Question

Child height (cm)	Father height (cm)	Gender
145.0	136.5	M
125.5	121.0	M
125.5	119.5	M
133.5	128.0	M
126.0	135.5	M
142.5	131.0	M
127.5	134.5	M
133.5	132.5	M
130.5	133.5	M
131.0	126.0	M
136.0	124.0	M
132.5	146.5	M
132.0	134.5	M
121.5	142.0	M
131.0	119.0	M
136.0	133.5	M
134.5	118.5	M
138.5	134.0	F
128.5	132.0	F
140.5	131.5	F
134.5	141.5	F
132.5	136.5	F
126.0	136.5	F
143.0	136.0	F
130.0	143.0	F
123.5	134.0	F
143.5	146.0	F
140.0	137.0	F
132.5	136.5	F
138.5	144.0	F
135.0	139.0	F
135.0	136.0	F

using the Minitab software:

e. Construct the Box plot and Stem-Leave for the child’s height.

f. Compute the upper and lower bounds of the IQR for the Father height.

g. Compute the mean and standard deviation for the child’s height.

h. Test the normality for the child’s height.

i. Estimate a 95% confidence interval for the child’s height. Assume the population standard deviation is 6.1. Interpret the results.

j. Do the dataset provide sufficient evidence that the average of the child’s height is different from 140 cm?
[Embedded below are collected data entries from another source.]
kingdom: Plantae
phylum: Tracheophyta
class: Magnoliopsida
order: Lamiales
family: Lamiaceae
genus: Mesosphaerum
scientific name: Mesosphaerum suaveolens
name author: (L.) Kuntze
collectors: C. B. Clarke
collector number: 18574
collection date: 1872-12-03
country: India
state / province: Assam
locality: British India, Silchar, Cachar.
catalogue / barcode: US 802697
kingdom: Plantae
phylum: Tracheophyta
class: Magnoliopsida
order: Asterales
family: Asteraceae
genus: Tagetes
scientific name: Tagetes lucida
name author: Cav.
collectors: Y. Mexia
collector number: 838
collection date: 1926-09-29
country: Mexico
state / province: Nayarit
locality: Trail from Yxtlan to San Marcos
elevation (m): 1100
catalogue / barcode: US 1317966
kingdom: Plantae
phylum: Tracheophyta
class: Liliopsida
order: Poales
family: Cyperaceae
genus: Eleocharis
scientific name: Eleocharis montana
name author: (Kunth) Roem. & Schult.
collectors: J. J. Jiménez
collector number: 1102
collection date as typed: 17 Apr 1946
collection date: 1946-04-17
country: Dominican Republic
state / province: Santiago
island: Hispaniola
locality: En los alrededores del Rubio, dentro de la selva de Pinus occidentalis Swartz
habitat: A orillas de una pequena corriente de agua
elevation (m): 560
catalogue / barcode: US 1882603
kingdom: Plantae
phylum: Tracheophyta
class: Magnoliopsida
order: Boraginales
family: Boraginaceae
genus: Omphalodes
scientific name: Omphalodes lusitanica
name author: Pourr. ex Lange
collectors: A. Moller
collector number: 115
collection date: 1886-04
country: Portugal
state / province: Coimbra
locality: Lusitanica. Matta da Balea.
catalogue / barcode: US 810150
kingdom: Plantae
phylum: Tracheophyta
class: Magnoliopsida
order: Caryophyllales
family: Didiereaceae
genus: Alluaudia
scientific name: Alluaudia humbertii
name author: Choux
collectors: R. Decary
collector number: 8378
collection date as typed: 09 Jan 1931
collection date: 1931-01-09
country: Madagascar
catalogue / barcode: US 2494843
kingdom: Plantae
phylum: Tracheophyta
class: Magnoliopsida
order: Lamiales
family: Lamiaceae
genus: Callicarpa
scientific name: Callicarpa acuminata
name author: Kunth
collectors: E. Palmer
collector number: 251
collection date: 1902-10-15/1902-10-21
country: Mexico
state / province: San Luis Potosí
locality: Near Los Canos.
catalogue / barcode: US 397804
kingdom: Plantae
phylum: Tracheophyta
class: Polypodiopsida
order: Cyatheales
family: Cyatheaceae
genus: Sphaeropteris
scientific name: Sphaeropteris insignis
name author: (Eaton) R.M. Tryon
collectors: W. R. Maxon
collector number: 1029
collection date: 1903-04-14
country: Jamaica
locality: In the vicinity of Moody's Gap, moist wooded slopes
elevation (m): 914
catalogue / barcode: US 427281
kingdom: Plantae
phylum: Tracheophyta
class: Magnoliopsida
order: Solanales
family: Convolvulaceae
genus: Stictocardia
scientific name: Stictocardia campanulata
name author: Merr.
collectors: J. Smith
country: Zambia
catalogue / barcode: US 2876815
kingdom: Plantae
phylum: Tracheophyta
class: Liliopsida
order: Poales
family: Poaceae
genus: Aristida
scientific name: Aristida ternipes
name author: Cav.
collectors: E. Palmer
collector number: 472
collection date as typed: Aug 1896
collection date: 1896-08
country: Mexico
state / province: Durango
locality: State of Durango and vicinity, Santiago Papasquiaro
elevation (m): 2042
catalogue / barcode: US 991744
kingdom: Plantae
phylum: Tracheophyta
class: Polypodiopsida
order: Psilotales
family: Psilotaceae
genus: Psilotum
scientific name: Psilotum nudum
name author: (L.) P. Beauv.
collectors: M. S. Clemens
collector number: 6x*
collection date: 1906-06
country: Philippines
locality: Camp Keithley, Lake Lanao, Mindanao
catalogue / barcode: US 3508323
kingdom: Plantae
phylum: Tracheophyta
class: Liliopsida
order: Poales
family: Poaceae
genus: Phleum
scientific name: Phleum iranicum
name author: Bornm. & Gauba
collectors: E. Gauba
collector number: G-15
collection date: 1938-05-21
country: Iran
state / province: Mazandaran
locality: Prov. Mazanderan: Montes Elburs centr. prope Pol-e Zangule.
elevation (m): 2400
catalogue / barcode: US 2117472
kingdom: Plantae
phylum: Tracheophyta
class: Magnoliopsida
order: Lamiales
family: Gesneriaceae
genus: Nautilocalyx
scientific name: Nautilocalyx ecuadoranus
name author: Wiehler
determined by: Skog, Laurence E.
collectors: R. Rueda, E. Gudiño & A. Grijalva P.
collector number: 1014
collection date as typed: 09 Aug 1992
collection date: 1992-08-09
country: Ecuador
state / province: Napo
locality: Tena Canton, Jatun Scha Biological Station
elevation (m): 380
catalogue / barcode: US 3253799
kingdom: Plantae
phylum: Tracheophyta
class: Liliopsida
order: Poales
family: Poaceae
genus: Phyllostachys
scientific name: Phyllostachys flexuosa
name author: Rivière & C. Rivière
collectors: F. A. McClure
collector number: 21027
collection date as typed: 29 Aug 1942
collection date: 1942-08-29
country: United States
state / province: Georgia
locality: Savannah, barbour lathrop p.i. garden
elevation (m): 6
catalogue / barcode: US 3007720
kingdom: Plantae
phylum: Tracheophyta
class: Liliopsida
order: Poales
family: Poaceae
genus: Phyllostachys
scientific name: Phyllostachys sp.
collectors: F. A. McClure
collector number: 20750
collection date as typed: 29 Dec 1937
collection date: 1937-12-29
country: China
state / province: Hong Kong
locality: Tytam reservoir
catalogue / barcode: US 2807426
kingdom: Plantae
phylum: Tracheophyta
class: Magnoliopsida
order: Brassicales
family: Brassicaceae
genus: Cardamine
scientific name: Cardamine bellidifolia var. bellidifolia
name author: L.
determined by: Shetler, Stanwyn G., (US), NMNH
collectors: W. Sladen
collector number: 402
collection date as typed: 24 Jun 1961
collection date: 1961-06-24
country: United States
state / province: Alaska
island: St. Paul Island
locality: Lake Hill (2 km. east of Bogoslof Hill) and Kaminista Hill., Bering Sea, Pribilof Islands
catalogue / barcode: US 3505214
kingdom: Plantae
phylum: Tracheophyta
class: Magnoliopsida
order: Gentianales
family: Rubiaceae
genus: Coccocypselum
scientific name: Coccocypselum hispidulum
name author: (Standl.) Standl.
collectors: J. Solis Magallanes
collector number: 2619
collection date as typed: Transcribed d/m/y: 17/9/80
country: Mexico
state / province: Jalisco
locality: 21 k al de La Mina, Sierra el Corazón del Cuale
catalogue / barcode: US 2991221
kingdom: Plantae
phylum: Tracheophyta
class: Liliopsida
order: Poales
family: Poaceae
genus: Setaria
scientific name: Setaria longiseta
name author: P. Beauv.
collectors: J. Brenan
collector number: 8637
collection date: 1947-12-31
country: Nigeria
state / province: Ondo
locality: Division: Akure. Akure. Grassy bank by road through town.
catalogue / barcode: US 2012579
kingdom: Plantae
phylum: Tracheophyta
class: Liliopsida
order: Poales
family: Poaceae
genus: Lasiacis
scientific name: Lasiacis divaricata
Using 1% significance level.

Answer 1

Que.e

Box plot:

Go to graph ---> Boxplot ---> Select 'Simple' and the select child height as graph variable.

Stem and leaf plot:

Go to graph ---> Stem and leaf plot---> select child height as graph variable.

Stem-and-leaf of Child height (cm) N = 32
Leaf Unit = 1.0
N* = 13

1 12 1
2 12 3
4 12 55
7 12 667
8 12 8
12 13 0011
(6) 13 222233
14 13 4455
10 13 66
8 13 88
6 14 00
4 14 233
1 14 5

Que.f

Select 'Stat' ---> 'Basic statistics' ---> 'Descriptive Statistics' ---> In 'Statistic' option select Q1, Q3 and IQR

output:

Descriptive Statistics: Father height (cm)

Variable N N* Minimum Q1 Median Q3 Maximum IQR
Father height (cm) 32 0 118.50 131.13 134.50 136.88 146.50 5.75

Thus

Lower bound = Q1 - 1.5 IQR = 131.13 - 1.5 * 5.75 = 122.505

Upper bound = Q3 + 1.5 IQR = 136.88 + 1.5 * 5.75 = 145.505

Que.g

Select 'Stat' ---> 'Basic statistics' ---> 'Descriptive Statistics'

Descriptive Statistics: Child height (cm)

Variable Mean StDev
Child height (cm) 133.30 6.08

Mean = 133.30

Standard deviation = 6.08

Que.8

Select 'Graph' ---> 'Probability plot' ---> Select variable child's height

Since p-value is greater than 0.05, we conclude that child's height are normally distributed.

Que.i

Select 'Stat' ---> 'Basic Statistic' ---> '1 Sample z test'

One-Sample Z: Child height (cm)

The assumed standard deviation = 6.1

Variable N Mean StDev SE Mean 95% CI
Child height (cm) 32 133.30 6.08 1.08 (131.18, 135.41)

Que. j

Select 'Stat' ---> 'Basic Statistic' ---> '1 Sample z test' ---> Refer following screen shot and enter information accordingly.

Output:

One-Sample Z: Child height (cm)

Test of μ = 140 vs ≠ 140
The assumed standard deviation = 6.1

Variable N Mean StDev SE Mean 99% CI Z P
Child height (cm) 32 133.30 6.08 1.08 (130.52, 136.07) -6.22 0.000

Since p-value is less than 0.01, we reject null hypothesis and conclude that the average of the child’s height is different from 140 cm.